- **Given data**

= = = = =

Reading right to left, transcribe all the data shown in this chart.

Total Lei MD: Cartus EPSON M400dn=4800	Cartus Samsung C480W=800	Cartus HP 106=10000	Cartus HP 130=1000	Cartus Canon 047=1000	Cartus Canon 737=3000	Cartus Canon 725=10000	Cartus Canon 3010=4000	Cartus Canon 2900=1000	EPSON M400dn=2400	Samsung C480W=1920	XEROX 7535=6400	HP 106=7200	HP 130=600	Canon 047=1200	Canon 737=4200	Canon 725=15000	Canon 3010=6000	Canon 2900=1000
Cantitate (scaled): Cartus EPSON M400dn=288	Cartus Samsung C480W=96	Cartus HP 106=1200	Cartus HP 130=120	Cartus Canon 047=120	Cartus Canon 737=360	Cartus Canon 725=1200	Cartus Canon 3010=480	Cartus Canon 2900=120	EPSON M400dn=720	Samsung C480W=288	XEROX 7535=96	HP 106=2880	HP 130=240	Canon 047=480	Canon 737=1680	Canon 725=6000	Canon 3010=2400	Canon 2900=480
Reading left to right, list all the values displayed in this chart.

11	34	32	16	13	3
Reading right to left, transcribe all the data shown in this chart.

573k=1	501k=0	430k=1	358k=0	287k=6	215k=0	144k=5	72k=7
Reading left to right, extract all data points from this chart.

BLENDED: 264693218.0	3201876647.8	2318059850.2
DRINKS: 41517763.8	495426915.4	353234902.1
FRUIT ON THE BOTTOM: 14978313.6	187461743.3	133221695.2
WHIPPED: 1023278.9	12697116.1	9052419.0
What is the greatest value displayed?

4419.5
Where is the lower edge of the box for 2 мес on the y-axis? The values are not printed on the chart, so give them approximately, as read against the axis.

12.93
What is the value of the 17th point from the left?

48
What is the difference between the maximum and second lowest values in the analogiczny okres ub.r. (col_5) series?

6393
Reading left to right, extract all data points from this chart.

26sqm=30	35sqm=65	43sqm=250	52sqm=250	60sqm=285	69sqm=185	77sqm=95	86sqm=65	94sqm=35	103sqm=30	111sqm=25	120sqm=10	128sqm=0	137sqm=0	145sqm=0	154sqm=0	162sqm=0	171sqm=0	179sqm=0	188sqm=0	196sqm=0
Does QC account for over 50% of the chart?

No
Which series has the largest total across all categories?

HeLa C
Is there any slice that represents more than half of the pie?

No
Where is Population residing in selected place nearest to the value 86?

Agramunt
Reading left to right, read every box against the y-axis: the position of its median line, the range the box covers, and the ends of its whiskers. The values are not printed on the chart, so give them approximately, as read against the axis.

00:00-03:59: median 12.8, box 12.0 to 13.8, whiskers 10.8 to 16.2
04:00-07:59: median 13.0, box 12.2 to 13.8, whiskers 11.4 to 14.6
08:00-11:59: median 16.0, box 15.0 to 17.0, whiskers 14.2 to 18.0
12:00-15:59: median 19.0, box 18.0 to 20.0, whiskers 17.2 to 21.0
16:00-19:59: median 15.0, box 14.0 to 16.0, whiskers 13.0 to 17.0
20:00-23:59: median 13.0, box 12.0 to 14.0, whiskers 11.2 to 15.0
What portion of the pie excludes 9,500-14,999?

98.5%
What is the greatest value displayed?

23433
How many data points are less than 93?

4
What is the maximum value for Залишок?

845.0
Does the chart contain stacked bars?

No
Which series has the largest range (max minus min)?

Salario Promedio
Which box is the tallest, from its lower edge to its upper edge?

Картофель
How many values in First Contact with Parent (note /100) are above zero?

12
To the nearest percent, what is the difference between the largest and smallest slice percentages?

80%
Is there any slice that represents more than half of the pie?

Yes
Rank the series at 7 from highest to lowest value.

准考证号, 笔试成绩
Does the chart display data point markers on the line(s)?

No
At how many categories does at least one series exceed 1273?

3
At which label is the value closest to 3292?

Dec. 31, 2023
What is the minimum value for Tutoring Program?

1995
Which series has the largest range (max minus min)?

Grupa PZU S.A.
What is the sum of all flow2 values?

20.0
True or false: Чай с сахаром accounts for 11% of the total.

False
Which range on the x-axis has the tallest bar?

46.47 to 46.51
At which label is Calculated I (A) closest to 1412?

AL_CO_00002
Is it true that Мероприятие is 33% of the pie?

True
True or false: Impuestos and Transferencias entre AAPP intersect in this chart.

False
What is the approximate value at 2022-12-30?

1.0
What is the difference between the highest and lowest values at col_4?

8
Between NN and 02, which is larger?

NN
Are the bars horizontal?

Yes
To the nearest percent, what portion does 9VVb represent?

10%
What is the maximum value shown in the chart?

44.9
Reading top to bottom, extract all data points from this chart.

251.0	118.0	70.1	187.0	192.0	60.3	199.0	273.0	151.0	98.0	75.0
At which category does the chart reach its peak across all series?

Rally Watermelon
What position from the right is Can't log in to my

= = = = =

- **What is required**
Copy out, word for word, the lines of the records starting at the line that contains "Salario Promedio" and ending at the line that contains "Is it true that", with both of those lines included.

- **Solution to the exercise**
Salario Promedio
Which box is the tallest, from its lower edge to its upper edge?

Картофель
How many values in First Contact with Parent (note /100) are above zero?

12
To the nearest percent, what is the difference between the largest and smallest slice percentages?

80%
Is there any slice that represents more than half of the pie?

Yes
Rank the series at 7 from highest to lowest value.

准考证号, 笔试成绩
Does the chart display data point markers on the line(s)?

No
At how many categories does at least one series exceed 1273?

3
At which label is the value closest to 3292?

Dec. 31, 2023
What is the minimum value for Tutoring Program?

1995
Which series has the largest range (max minus min)?

Grupa PZU S.A.
What is the sum of all flow2 values?

20.0
True or false: Чай с сахаром accounts for 11% of the total.

False
Which range on the x-axis has the tallest bar?

46.47 to 46.51
At which label is Calculated I (A) closest to 1412?

AL_CO_00002
Is it true that Мероприятие is 33% of the pie?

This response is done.